I have questions for you:

  • Did you start the financial year with agreed, written objectives? 

(by the way, the year starts on day 1 not in the middle of month 2!)

  • Do you personally get the right levels of support to help you deliver?
  • Have you had regular one to ones to review progress? 

(by the way, reviewing progress is not a quick, “so how’s it going?”)

  • Do you believe you will benefit if you deliver against expectations?
  • Do you believe there will be real consequences if you don’t deliver?
  • Does everyone in your business answer these questions the same, positive way?

These questions matter.
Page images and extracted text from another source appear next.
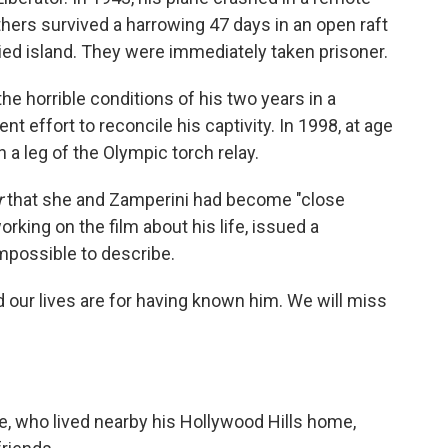
hers survived a harrowing 47 days in an open raft
ed island. They were immediately taken prisoner.
the horrible conditions of his two years in a
ffort to reconcile his captivity. In 1998, at age
 a leg of the Olympic torch relay.
r
that she and Zamperini had become "close
orking on the film about his life, issued a
impossible to describe.
d our lives are for having known him. We will miss
ie, who lived nearby his Hollywood Hills home,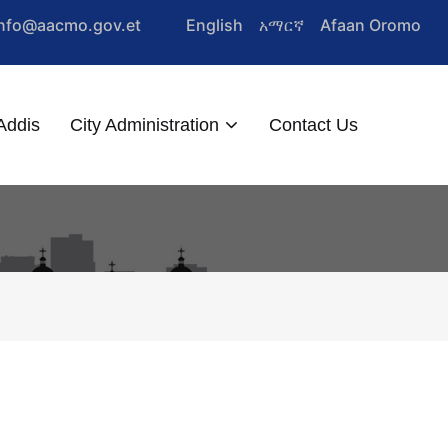
Info@aacmo.gov.et
English
አማርኛ
Afaan Oromo
Addis
City Administration
Contact Us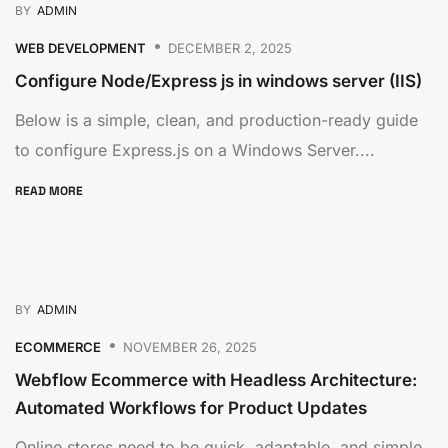
BY
ADMIN
WEB DEVELOPMENT
DECEMBER 2, 2025
Configure Node/Express js in windows server (IIS)
Below is a simple, clean, and production-ready guide
to configure Express.js on a Windows Server....
READ MORE
BY
ADMIN
ECOMMERCE
NOVEMBER 26, 2025
Webflow Ecommerce with Headless Architecture:
Automated Workflows for Product Updates
Online stores need to be quick, adaptable, and simple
Because, if the answer to even one of them is No then I think there’s a good chance that you, your team or business are not delivering the highest performance possible.

I’m starting to believe that creating a high performing business (one that does everything that it hoped for, and then some more) is about having a laser focus on executing four things, which I rather cunningly label EIRC (I know that sounds a bit like a nuclear research centre, but bear with me!):

1.     Set clear Expectations about deliverables, change and behaviour

2.     Investments in people to help them meet their objectives

3.     Regularly Review progress against those specific deliverables

4.     Have rewards and other Consequences for meeting/exceeding expectations

Of course, you can add to this plenty of detail like: 

  • Make sure expectations are mutually agreed, stretching, but achievable, set before the period not in the middle of it .. should I go on?
  • Regularly adjust expectations as things change (very few of us work in 1 year cycles any more, most are in months)
  • Ensure consequences are explicit as well as psychological (people often fear being fired more strongly than it is likely to happen, but sometimes also need other negative consequences spelled out like impacts oil their reputation, advancement etc.) 
  • Linking objectives to form a co-ordinated whole

But, do you know what, if you just did these four steps consistently, to a high level, with everyone else buying in, then you’d be a long, long way towards high performance. Right?